Charles Cyprian Strong Cushing (October 27, 1879 – March 6, 1941) was an American playwright who wrote under the name Tom Cushing.

==Biography==

Cushing was born in New Haven, Connecticut, the son of William Lee Cushing, founder and headmaster of the Westminster School in Simsbury, Connecticut, and Mary Lewis Strong Cushing. His aunt was mathematics professor Eleanor P. Cushing. He attended Westminster and later Yale University, where he was a member of Skull and Bones. He graduated in 1902. He was a tutor in the English Sudan in 1903 and a teacher of English and Greek at Westminster from 1909 to 1917. During World War II, he served in France in the entertainment division of the YMCA. Cushing died at Baker Memorial Hospital in Boston following an operation for a brain tumor.

==Professional career==

He made his Broadway in 1912 debut authoring the musical comedy Sari, an English language adaptation of the operetta Der Zigeunerprimas. Cushing complained to P. G. Wodehouse that he was only paid $500 for the play.

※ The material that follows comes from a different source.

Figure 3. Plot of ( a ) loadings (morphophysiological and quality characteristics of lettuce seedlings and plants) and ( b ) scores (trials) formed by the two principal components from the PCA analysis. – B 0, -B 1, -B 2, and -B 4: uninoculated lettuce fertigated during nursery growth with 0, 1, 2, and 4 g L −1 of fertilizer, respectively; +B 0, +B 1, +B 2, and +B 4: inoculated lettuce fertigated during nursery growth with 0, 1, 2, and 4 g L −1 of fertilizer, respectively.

In 1921, his play Thank You, co-written with Winchell Smith, debuted at the Longacre Theatre. Dorothy Parker wrote that it was "deftly done..and gently amusing. The small-town characters are not so obtrusively comic as they might be, and you can guess what a relief that is. If ever a play ended at the second act, Thank You is that very play, but there is, of course, a third act, so that the dress suits can be brought in, and the audience can feel that it has had its money's worth." 1925 John Ford directed a film version Thank You.

Another 1921 premiere, at the Empire Theatre, was Blood and Sand, his adaptation of the Vicente Blasco Ibáñez novel Blood and Sand (1908). Otis Skinner starred as the toreador Juan Gallardo, and while his performance was acclaimed, critics thought he was too old for the part. Cushing's play was its adapted into a 1922 silent film version starring Rudolph Valentino.

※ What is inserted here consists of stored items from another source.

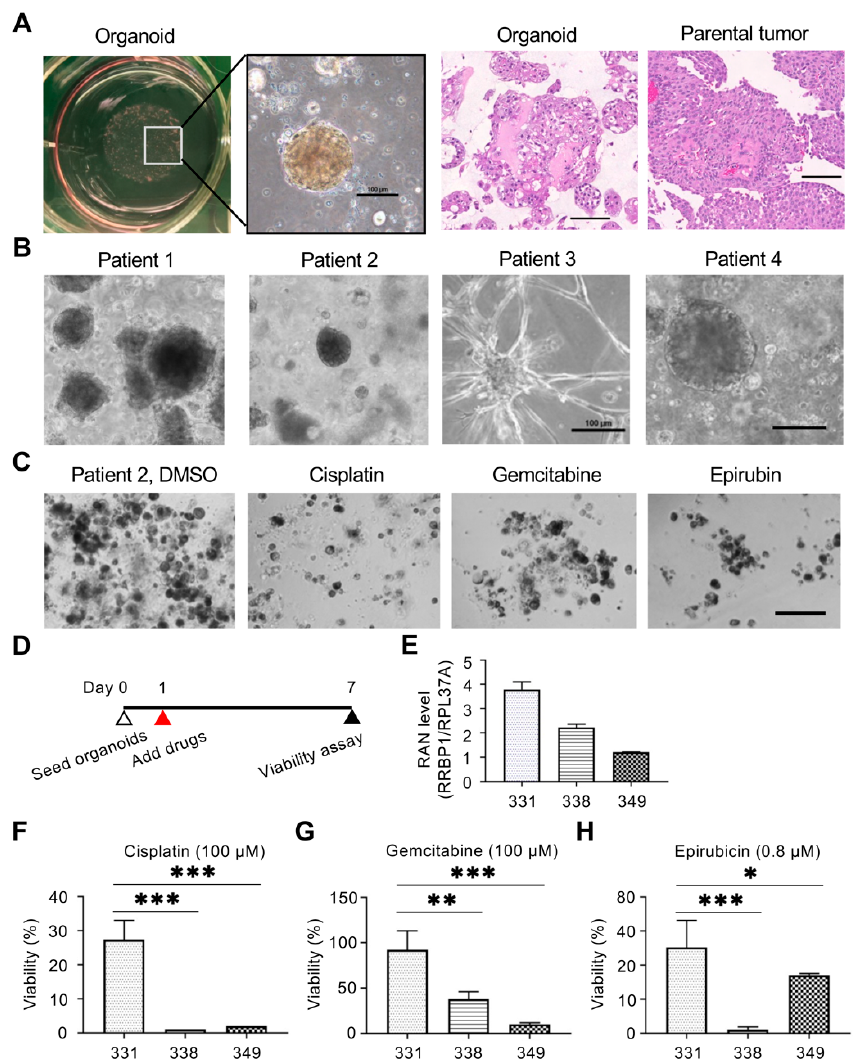
Figure 6. RRBP1 shows potential for drug combination therapy. ( A ) UTUC patient-derived organoid culture system mimics the cell morphology similar to the parental tumor. The cells were extracted from the patient’s tumor and then embedded in Matrigel to establish organoid cultures. HE staining was used to detect sections from the parental tumor and organoid. Scale bar = 100 µm. ( B ) Representative images for the four primary UTUC organoids. The organoids were constructed from the patient’s tumor and cultured for two weeks. Scale bar = 100 µm. ( C ) The organoids were treated with 100 µM drugs for 7 days. Scale bar = 100 µm. ( D ) The organoids were seeded overnight and then treated with drugs for 7 days. The viability of organoids was determined by the 3D organoid viability assay. ( E ) The levels of RRBP1 mRNA in three organoids were measured. Data represent the mean ± SD. ( F – H ) The level of RRBP1 mRNA was correlated to the cytotoxicity effect of drugs in organoids. The organoids were treated with 100 µM cisplatin, gemcitabine, and 0.8 µM epirubicin for 7 days, and then the viability was determined. Data represent the mean ± SD. (* p < 0.05; ** p < 0.01; *** p < 0.001.) Statistical analysis was performed by using one-way ANOVA with Dunnett’s test.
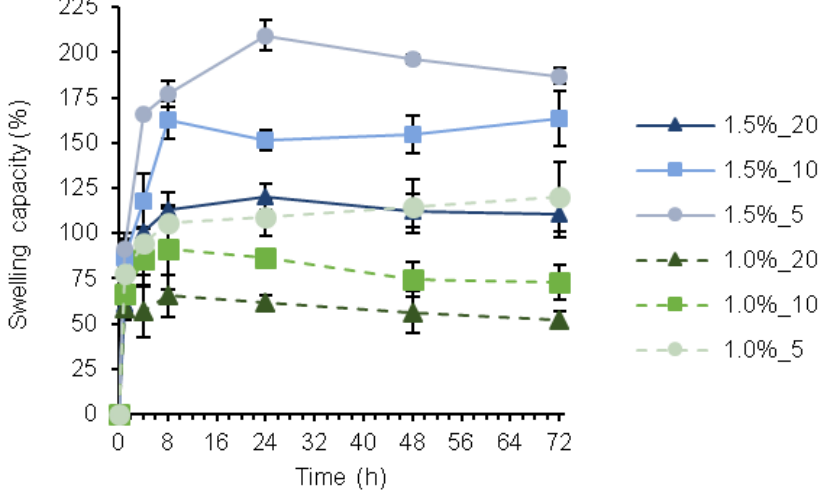
Figure 3. Swelling index (%) of hydrogels prepared with different concentrations of PLN and 1.5% or 1.0% of HA-SH and SF. The results are presented as mean values of swelling capacity (%) (n = 3) ± SD.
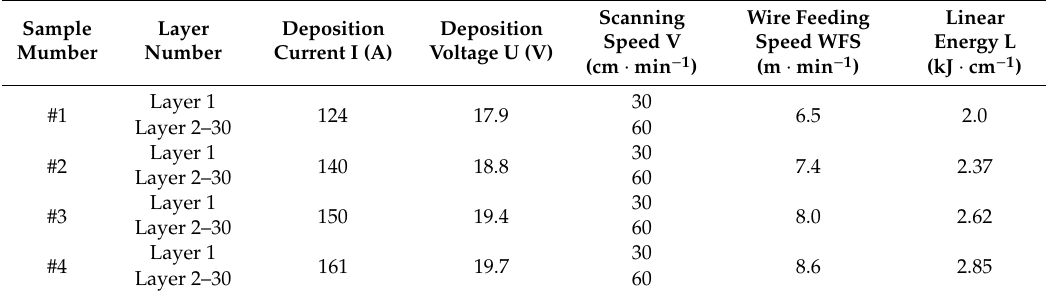
Table 2. Deposition process parameters.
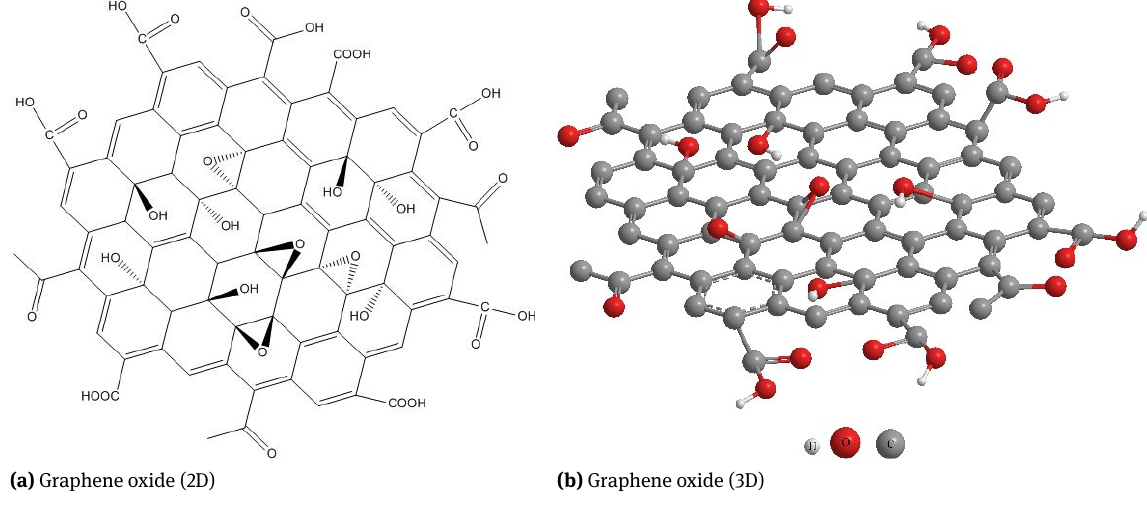
Figure 1: The structure model of GO Table 1: Technical indicators of SK-90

In 1923, his play Laugh, Clown, Laugh, co-written with David Belasco, debuted at the Belasco Theatre. It was adapted from the Italian play Ridi, Pagliaccio by Fausto Maria Martini. Lionel Barrymore starred as the depressed clown Tito Beppi. Lon Chaney played the role in a 1928 silent film adaptation.

Out O'Luck, a comedy about doughboys in France, was performed by the Yale Dramatic Association in 1925 and later went on tour. Yale alumni Cole Porter contributed three songs to the play and its success provided him with badly needed confidence at a time when he considered abandoning songwriting.

Cushing's 1926 play The Devil in the Cheese premiered at the Charles Hopkins Theatre. In it, an American couple, played by (Robert McWade and Catherine Calhoun Doucet) and their daughter (Linda Watkins) visit Meteora, where they are held for ransom by a Greek bandit posing as a priest and archaeologist (Bela Lugosi) and later rescued by the daughter's boyfriend (Fredric March). The second act takes place within the daughter's imagination, and includes adventurous travels in the South Seas and on a desert island, domestic life, and her becoming First Lady. After her father eats a piece of mummified cheese he is made privy to his daughter's daydreams thanks to the Egyptian god Min. The New York Times wrote of Lugosi's performance that he "acts with an authority and cadence worthy of better things".

La Gringa (1928) premiered at the Little Theatre, starring Claudette Colbert. It was adapted as the now lost film South Sea Rose (1929).

Barely Proper was a 1929 play that went unperformed on Broadway during his lifetime – Cushing subtitled it An Unplayable Play – but it was published. The play about a family of nudists was finally performed in 1970 at the Belasco by Ken McGuire to very poor reviews. Clive Barnes wrote in the New York Times that it was "making teensy-weensy headlines as being the first Broadway nudist play. It should probably be the last".